Thanks for reading! 🙂 I hope you find this post helpful. For any questions or feedback just leave a comment below this post.
Many thanks to Yuliya Reich for your support.
Find more information and related blog posts on the topic page for SAP Data Intelligence.
If you have questions about SAP Data Intelligence you can submit them in the Q&A area for SAP Data Intelligence in the SAP Community.
Great blog !
Let say you want to let different customers consume data from your ZTEST_TABLE_WITH_PK_TH table...
How can I add Authorizations/Roles ?
Can I create CDS Views and odata-services in SAP DI ? ( is that best practise? )
thank you for your question and feedback.
Regarding your first question: the authorization needs to be set up where the table is located (e.g. HANA, DWC, S/4 etc., in this example DWC) with the respective authorization concepts available. The table is accessed in DI via the user that was used to create the connection in Connection Management (usually a technical user). If this user has the authorization for the complete data, then the entire data of the table can also be accessed in DI.

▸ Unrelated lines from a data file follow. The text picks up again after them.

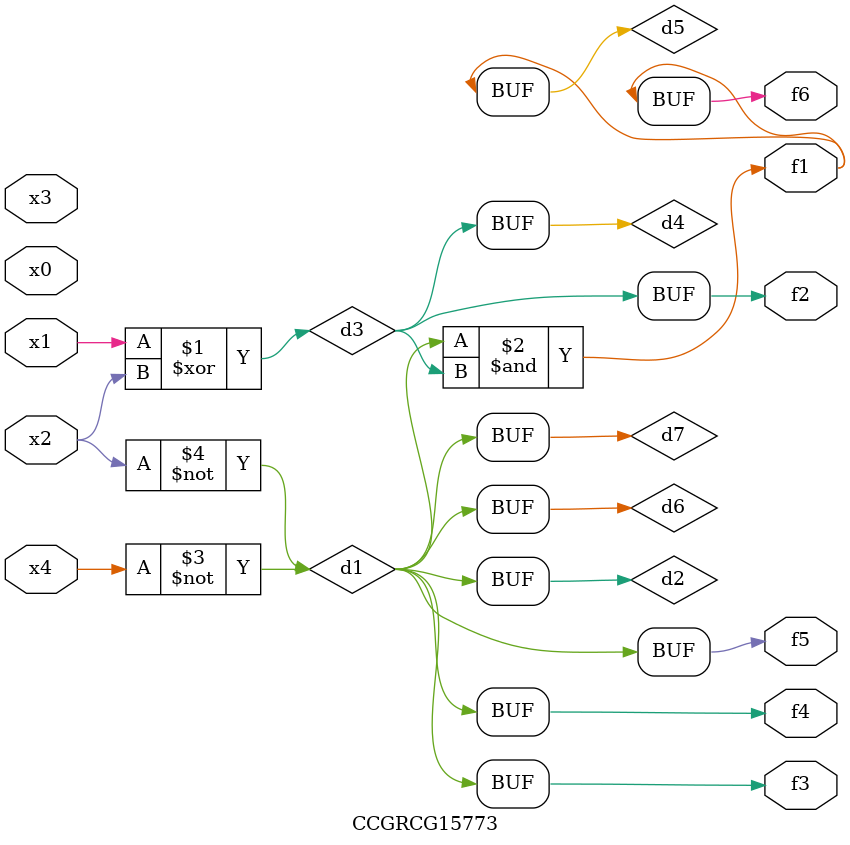
<source format=v>
module CCGRCG15773(
	input x0, x1, x2, x3, x4,
	output f1, f2, f3, f4, f5, f6
);

	wire d1, d2, d3, d4, d5, d6, d7;

	not (d1, x4);
	not (d2, x2);
	xor (d3, x1, x2);
	buf (d4, d3);
	and (d5, d1, d3);
	buf (d6, d1, d2);
	buf (d7, d2);
	assign f1 = d5;
	assign f2 = d4;
	assign f3 = d7;
	assign f4 = d7;
	assign f5 = d7;
	assign f6 = d5;
endmodule

</source>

It should be noted here that the concrete implementation in DI and HANA in such a case depends very much on the requirements of how the customers should consume the data. The design of the pipelines in DI then also depends on this use case.
Regarding your second question: CDS views and OData services can be consumed in DI (e.g. via the built-in operators "ABAP CDS Reader" and "OData Query Consumer"). However, CDS views and OData services are not created in DI, but in target systems such as S/4, which are connected to DI. The connection in DI is done via the connection types "ABAP" or "ODATA". The documentations can be accessed here and here respectively.
In general, I would like to emphasize that SAP Data Intelligence is a data management and orchestration tool. It is not intended to take over DBMS tasks (like authorization) and data storage.
I hope I could answer your questions to your satisfaction.
Thanks for your detailed answer.
Very helpful blog. Thanks for sharing!
thanks for sharing this great content!
thanks for sharing the information and all your effort!
Awesome blog - thank you for sharing with such clarity!
Thanks for the concise overview on the DI operators & the working examples - great work, Tim!